Located in southern Moscow, this is one of the main burial sites discussed in the book. Butovo Polygon functioned both as an execution site and as a secret burial ground. It is frequently mentioned in conjunction with fellow NKVD (secret police) “special object” Kommunarka Polygon.
In the 16th century, the site was part of a village estate named Drozhkino in honor of the local boyar. In 1889, estate owner N. M. Solovev had horse stables and a hippodrome built near the present-day polygon.
During the Russian Civil War, the farm was acquired by the Red Army and later given to the OGPU, an earlier iteration of the Soviet secret police. In 1935, the NKVD nominally turned the territory into a firing range, or a “polygon” in military terminology. The space was enclosed with a tall fence and continually guarded from any curious members of the public that came too near.
Butovo Polygon operated as a “special object,” which was code for secret execution site, from August 1937 to October 1938. During this time, nearly twenty-one thousand people, including clergy and common citizens, were killed and buried here.
Butovo Polygon remained shrouded in secrecy for the duration of the Soviet Union. The territory was taken over by the Russian Orthodox Church in 1995 as part of a broader effort to properly commemorate the many martyrs for the faith that died during Stalin’s Great Terror.
Today, Butovo Polygon is a historical monument and place for contemplation. Visitors unaware of the site’s history might initially mistake the well-kept grounds for a park, given the numerous walking paths, benches, and flowers.
Several raised mounds mark the mass graves that cross the territory. A small, red-roofed church stands near the gates. Two tall memorial crosses, one within the Polygon and one across the road near the Cathedral of the Holy New Martyrs and Confessors at Butovo, were transported to Moscow from Solovki Monastery. (Solovki Monastery was once one of the most infamous prison camps within the GULAG system and, like Butovo, is an important player in the movement to commemorate victims of political repression.)
Plans are currently underway to build a permanent memorial wall with the names of all 20,760 known victims buried at Butovo. The new memorial will replace the current one located along the back wall of the territory.
The groundbreaking ceremony for the new memorial wall occurred on August 8, 2015 – 78 years after the first mass shooting at Butovo Polygon. A video of the ceremony can be viewed below.
Commemorative events are held throughout the year both at the Polygon and across the road in the Cathedral of the Holy New Martyrs and Confessors at Butovo.

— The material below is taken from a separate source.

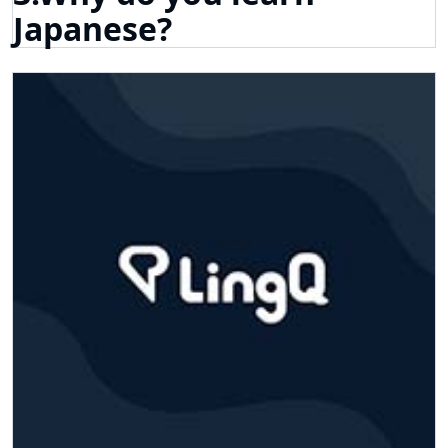
Japanese?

Given its distance from the city center and the fact that it’s only open on weekends, Butovo Polygon is more difficult to visit than most other locations from the book. However, the following route served us reliably:
Take the Metro south on the gray line to the station Annino. After exiting the metro, find the nearby bus stops along Varshavskoe Shocce. Board bus 819 and ride seven stops until Novonikol’skoe. Cross the highway using the underground crosswalk and start walking east until you reach Berezovaya Alley, a narrow, tree-lined highway that runs southeast. Follow it directly to the entrance of Butovo Polygon. (Look for the tall white Cathedral on your right, and then take a left down the path.)